In the present study, we utilized PyTorch Tabular [55], which is built on top of PyTorch, for all the work with the transformer. PyTorch Tabular provides a highly optimized and efficient way of handling tabular data with PyTorch. We used PyTorch Tabular’s various functions and modules to preprocess the input data, construct the transformer architecture, and train it on the data.

In the model, all the hyperparameters, such as learning rate, dropout rate, number of hidden layers, and activation functions, were determined through the use of Optuna [23], a hyperparameter optimization framework. The values of these parameters were chosen based on their performance during multiple rounds of training and validation. Based on our experiments, the optimal hyperparameters for TabTransformer are a model architecture with hidden layers of size 128, 2048, and 128, dropout probability of 0, “ELU” activation function, a learning rate of 0.00023, “AdamW” optimizer, weight decay of 0, and a batch size of 96.

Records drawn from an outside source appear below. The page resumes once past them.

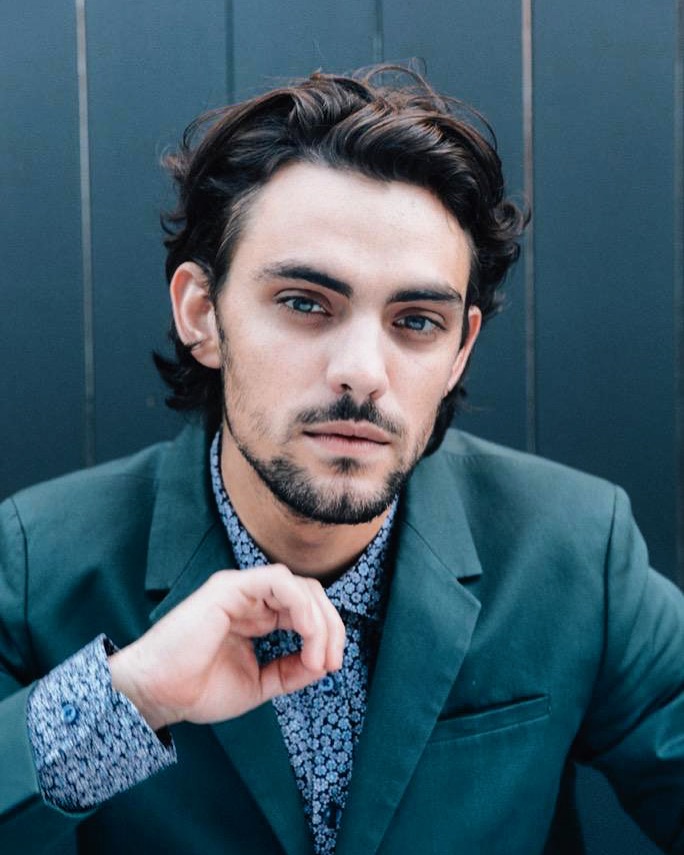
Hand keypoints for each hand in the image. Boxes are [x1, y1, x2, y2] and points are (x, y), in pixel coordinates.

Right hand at [108, 564, 344, 730]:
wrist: (157, 694)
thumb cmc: (197, 689)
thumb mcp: (260, 683)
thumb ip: (291, 671)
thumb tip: (325, 662)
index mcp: (260, 618)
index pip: (307, 612)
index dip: (328, 635)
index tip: (331, 667)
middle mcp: (253, 599)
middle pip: (310, 595)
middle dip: (331, 627)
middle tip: (331, 661)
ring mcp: (242, 590)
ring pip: (300, 586)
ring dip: (319, 620)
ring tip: (317, 655)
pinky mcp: (230, 587)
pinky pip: (278, 580)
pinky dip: (300, 604)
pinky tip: (304, 631)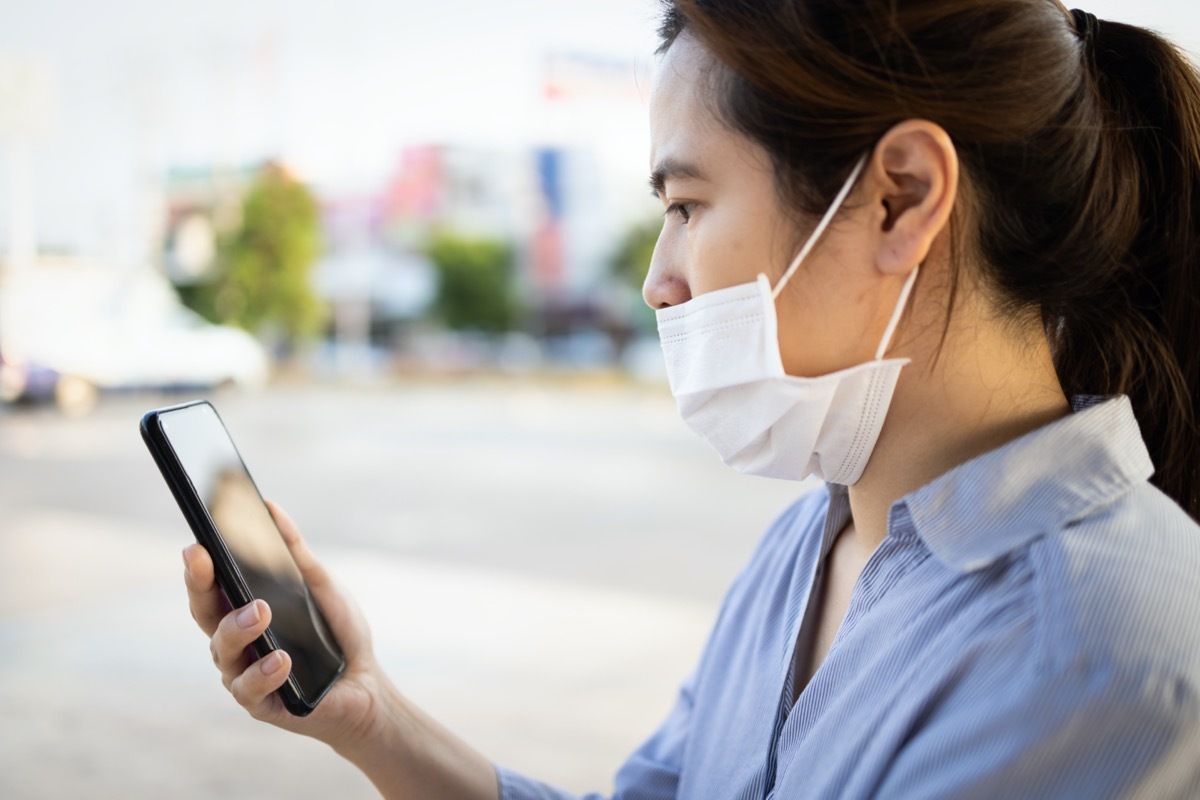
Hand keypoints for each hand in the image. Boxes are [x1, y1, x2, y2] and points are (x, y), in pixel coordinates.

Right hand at [182, 501, 386, 753]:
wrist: (366, 682)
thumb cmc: (336, 632)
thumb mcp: (320, 584)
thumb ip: (294, 551)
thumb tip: (270, 507)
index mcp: (242, 612)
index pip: (210, 588)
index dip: (198, 567)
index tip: (195, 544)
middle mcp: (235, 643)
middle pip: (205, 615)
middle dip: (199, 587)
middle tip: (206, 562)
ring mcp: (244, 674)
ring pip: (223, 652)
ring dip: (237, 628)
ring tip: (260, 611)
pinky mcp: (264, 704)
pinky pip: (251, 690)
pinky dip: (264, 672)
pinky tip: (280, 659)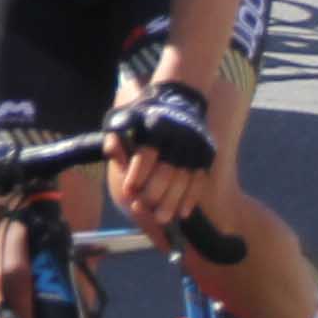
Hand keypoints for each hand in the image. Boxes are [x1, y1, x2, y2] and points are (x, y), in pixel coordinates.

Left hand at [103, 79, 218, 238]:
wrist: (179, 98)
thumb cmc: (146, 113)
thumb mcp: (126, 116)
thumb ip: (116, 134)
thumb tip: (112, 149)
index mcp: (156, 126)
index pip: (146, 154)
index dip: (136, 174)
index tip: (128, 192)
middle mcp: (178, 136)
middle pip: (166, 171)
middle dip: (153, 194)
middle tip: (142, 208)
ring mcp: (194, 147)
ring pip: (184, 179)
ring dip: (172, 202)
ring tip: (161, 218)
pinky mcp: (206, 154)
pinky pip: (201, 179)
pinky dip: (192, 198)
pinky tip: (182, 213)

Transfer learning for case-control classification

To build models which take into account both senescent and clinical status, we employed a transfer learning strategy. Initially, we trained a model as a regressor to predict age in an age dataset. Subsequently, we froze the model weights, excluding the final layer, and re-trained the resulting model as a case-control classifier. The derived SHAP values indicate the significance of each molecular feature in disease development concerning aging. This approach enabled us to determine the relative importance of various molecular features in driving disease development within the aging context. The pipeline is depicted in Figure 1.

Feature importance analysis

SHAP values, a mathematical method of feature importance analysis that constitutes a robust and interpretable technique for elucidating the contributions of individual features in complex predictive models, is based on the Shapley value from game theory and involves computing the contribution of each feature to explain the final predictions of machine learning models [24]. SHAP values explain individual predictions and identify the most important features in the model. Additionally, the employment of SHAP values for feature analysis offers a considerable advantage in multimodal settings, where discerning the interplay between various factors is indispensable for the development of accurate and efficacious aging clocks.

Pathway enrichment analysis

Pathway enrichment analysis was performed on the list of top-100 genes ranked by their SHAP values obtained from the regressor model with the pathways available on the Reactome database. R package Enrichr was used to calculate the enrichment levels and p-values. Pathways with p-value < 0.05 were considered as significantly enriched.

Manual analysis of resulting targets

Combination of aging clocks and target ID represents an interesting approach to identifying targets for aging-associated diseases. To illustrate the applicability of this approach for target identification, we have investigated 4 diseases associated with aging: idiopathic pulmonary fibrosis, chronic obstructive pulmonary disease (COPD), Parkinson’s disease (PD), and heart failure in PandaOmics. Gene lists of top-200 genes ranked by expression classifiers were used in Target ID projects for the mentioned diseases, along with a filter for small molecules to identify potential druggable proteins across these lists.